> Exercise goal: With the pictures left out, copy the listing below exactly.

> Data segment:
◇ ◇ ◇ ◇ ◇

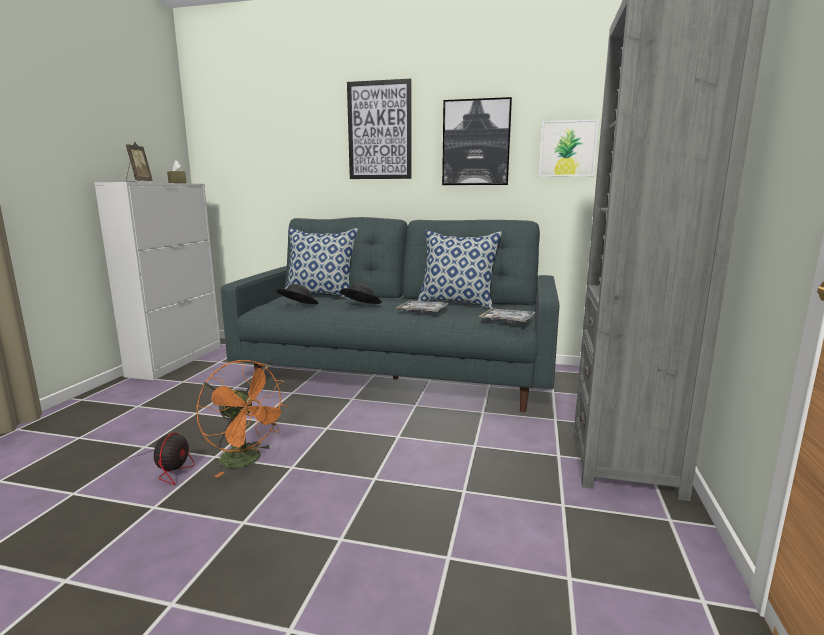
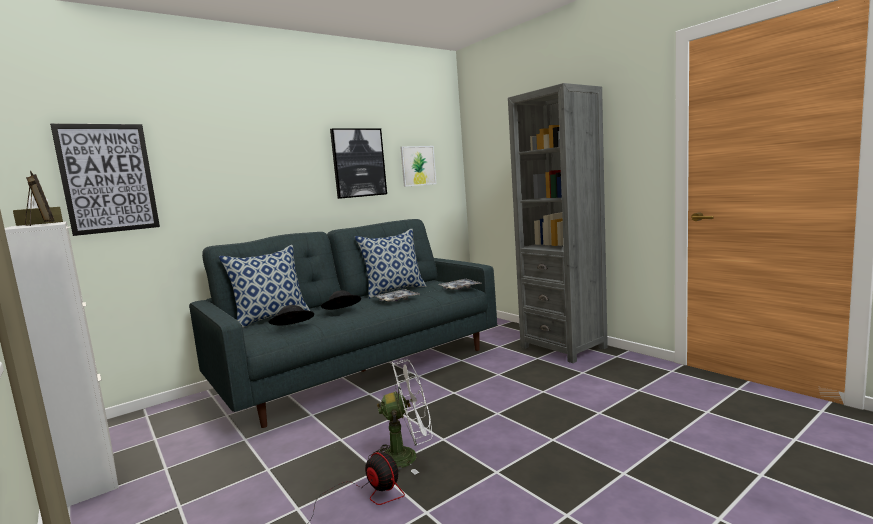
camera: 50 degrees left, 5 degrees down
(247, 460) = (407, 456): orange fan -> white fan
(379, 131) = (275, 153): picture -> picture (108, 178)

◇ ◇ ◇ ◇ ◇

> Answer:
camera: 50 degrees left, 5 degrees down
(247, 460) = (407, 456): orange fan -> white fan
(379, 131) = (275, 153): picture -> picture (108, 178)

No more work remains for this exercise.